L’unico atto fin qui rivolto dal Governo al Parlamento, in un momento storico-politico in cui i minuti sono giorni, e i giorni, anni, è la “Relazione al Parlamento” del 4 Marzo: un documento non normativo, di carattere accessoriamente finanziario, necessario “in relazione alle iniziative immediate, di carattere straordinario e urgente, che il Governo intende assumere per fronteggiare” il Coronavirus.
Poi, niente.
Quindi, la nota sequela di tre DPCM, una Ordinanza, una Direttiva, due Decreti-Legge (6 e 16 Marzo). A Parlamento chiuso.
Infine, l’ultimo provvedimento, che imporrà il blocco delle attività produttive nazionali. Allo stato, tuttavia, non ancora pubblicato (sicché, ne è formalmente ignota la natura); peraltro, secondo le ormai consuete indiscrezioni, politicamente e moralmente imputabili all’Ufficio Stampa di Palazzo Chigi diretto dal noto dott. Casalino, pare destinato ad entrare in vigore solo lunedì (pertanto, rimane per lo meno dubbia l’ennesima “anticipazione” via FB).
Se riconducibili a deliberato proposito, o a colpevole incapacità, tali metodiche indiscrezioni, poco importa qui appurare. Rileva unicamente che, se errare è umano (“l’assalto notturno ai treni”, innescato da simile “dico e non dico”), perseverare è diabolico. Mi si perdonerà la piana movenza gnomica, ma è tempo di essere piani e diretti.
Ora, se è chiaro “il caso straordinario”, tanto più è necessario che il Popolo Sovrano, anche formalmente, venga investito della responsabilità per una generale “messa a punto”.
Nessun ostacolo, che la conversione dei DL, com’è noto di competenza parlamentare, offra la giusta via per una immediata pubblica discussione: su quanto fatto, sul da farsi, sul come e sul perché.
La quasi generalità della pubblica opinione e della cittadinanza, come pure, delle forze politiche, ha fin qui tenuto una condotta vigile, pronta e, sia detto, complessivamente compresa delle gravissime urgenze del momento.
Ma nessuno di noi, si dice: nessuno, già da qui a due mesi, avrà un futuro anche solo lontanamente paragonabile al suo passato.
Il Popolo Sovrano, vale a dire, ciascun uomo e donna di questa comunità nazionale, deve sapere e deve decidere; o, almeno, poter criticamente convalidare.
Deve sapere cosa pensare di sè e dei suoi figli.
Deve sapere di essere coinvolto nei reali processi decisionali, che incideranno come nulla prima in tempo di pace, persino sulla stessa misura fisica del suo agire quotidiano.
Gli italiani faranno il giusto: ma devono poter interloquire.
Altrimenti, la conclusione è una sola.
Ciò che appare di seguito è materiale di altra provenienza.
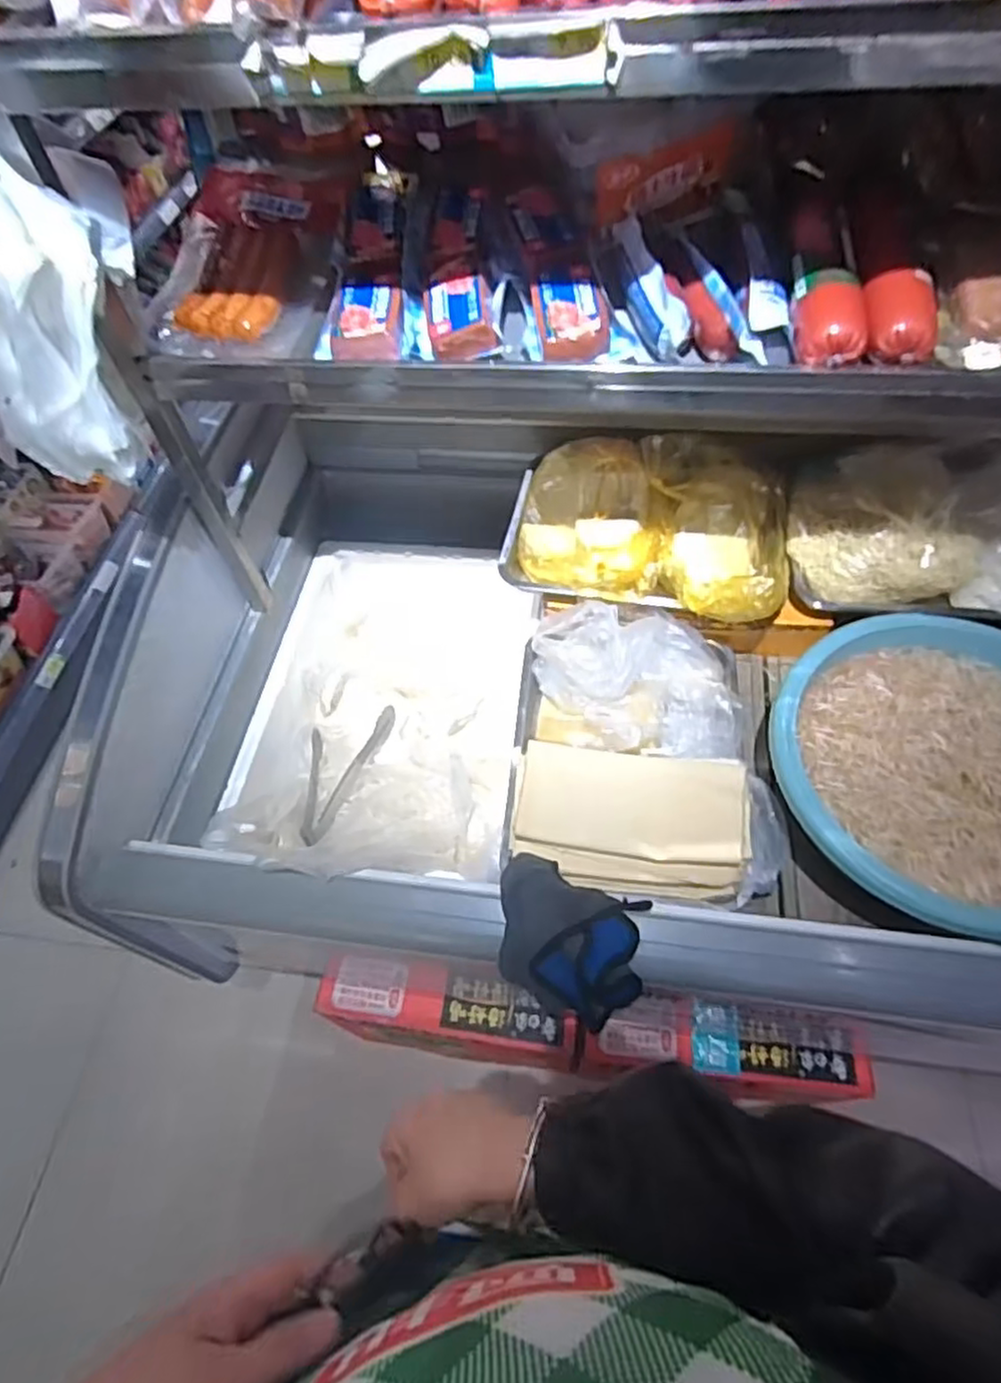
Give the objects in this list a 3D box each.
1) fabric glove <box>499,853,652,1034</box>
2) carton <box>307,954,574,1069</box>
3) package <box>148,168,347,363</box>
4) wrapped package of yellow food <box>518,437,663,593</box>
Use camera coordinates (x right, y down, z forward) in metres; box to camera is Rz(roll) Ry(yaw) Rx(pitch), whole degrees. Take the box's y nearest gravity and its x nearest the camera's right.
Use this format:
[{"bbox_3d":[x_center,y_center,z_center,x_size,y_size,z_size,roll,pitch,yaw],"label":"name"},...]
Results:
[{"bbox_3d":[0.065,0.244,0.694,0.156,0.054,0.125,15,59,14],"label":"fabric glove"},{"bbox_3d":[-0.082,0.497,1.088,0.397,0.142,0.116,5,57,8],"label":"carton"},{"bbox_3d":[-0.272,-0.478,0.780,0.203,0.039,0.311,6,69,5],"label":"package"},{"bbox_3d":[0.124,-0.238,0.973,0.207,0.106,0.224,3,57,7],"label":"wrapped package of yellow food"}]

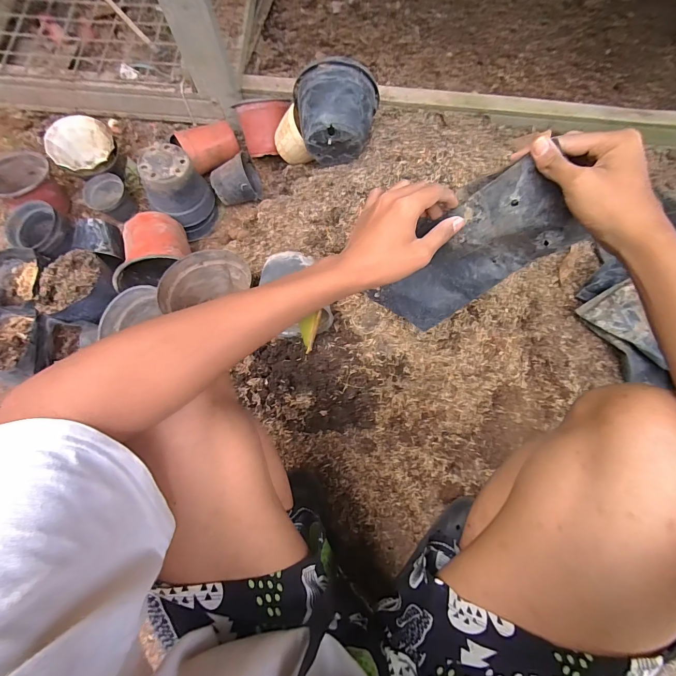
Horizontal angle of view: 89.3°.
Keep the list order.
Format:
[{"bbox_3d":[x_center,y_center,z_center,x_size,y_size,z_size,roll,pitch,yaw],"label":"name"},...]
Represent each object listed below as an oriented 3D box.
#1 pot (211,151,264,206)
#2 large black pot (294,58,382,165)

Che si intende avviare, e portare a compimento, la soppressione per erosione della democrazia parlamentare in Italia: cioè, della Repubblica. Una sorta di “fase storica finale”, silenziosa e liquidatoria, dopo la lunga “fase storica iniziale”: dopo i lunghi anni di canea, di lapidazioni e di degradazioni. Pretesto prima, pretesto ora.
C’è, infatti, un modo efficace per portare a compimento la distruzione del Parlamento, dopo -non si può, non si deve dimenticare- trent’anni di “deligittimazioni preliminari”: ed è di far passare l’idea che non può riunirsi per timore del contagio: mentre ancora decine di migliaia di italiani continuano ad esporsi, a cimentarsi, a lottare col contagio, per resistere: per puntellare almeno i muri maestri.
Sarebbe una calcolata e speciosissima “inoculazione di odiosità”, di esposizione ad un sordo ma potente e definitivo pubblico disprezzo.
Ovvia, ne sarebbe la conclusione: il Parlamento non è “un muro maestro”; sicché, può andare diruto.
Poi, però, quando dolore e penuria avranno scavato i loro solchi mortiferi, per farsi sentire, resterà solo la sommossa.
Se lo scrivano il Presidente Conte e i numerosi apprendisti stregoni, vecchi e nuovi che lo circondano.
Se si chiederà troppo senza permesso, i duri conti che verranno saranno saldati nel modo peggiore: quello che spingerà a passi definitivamente liquidatori della pace e della libertà.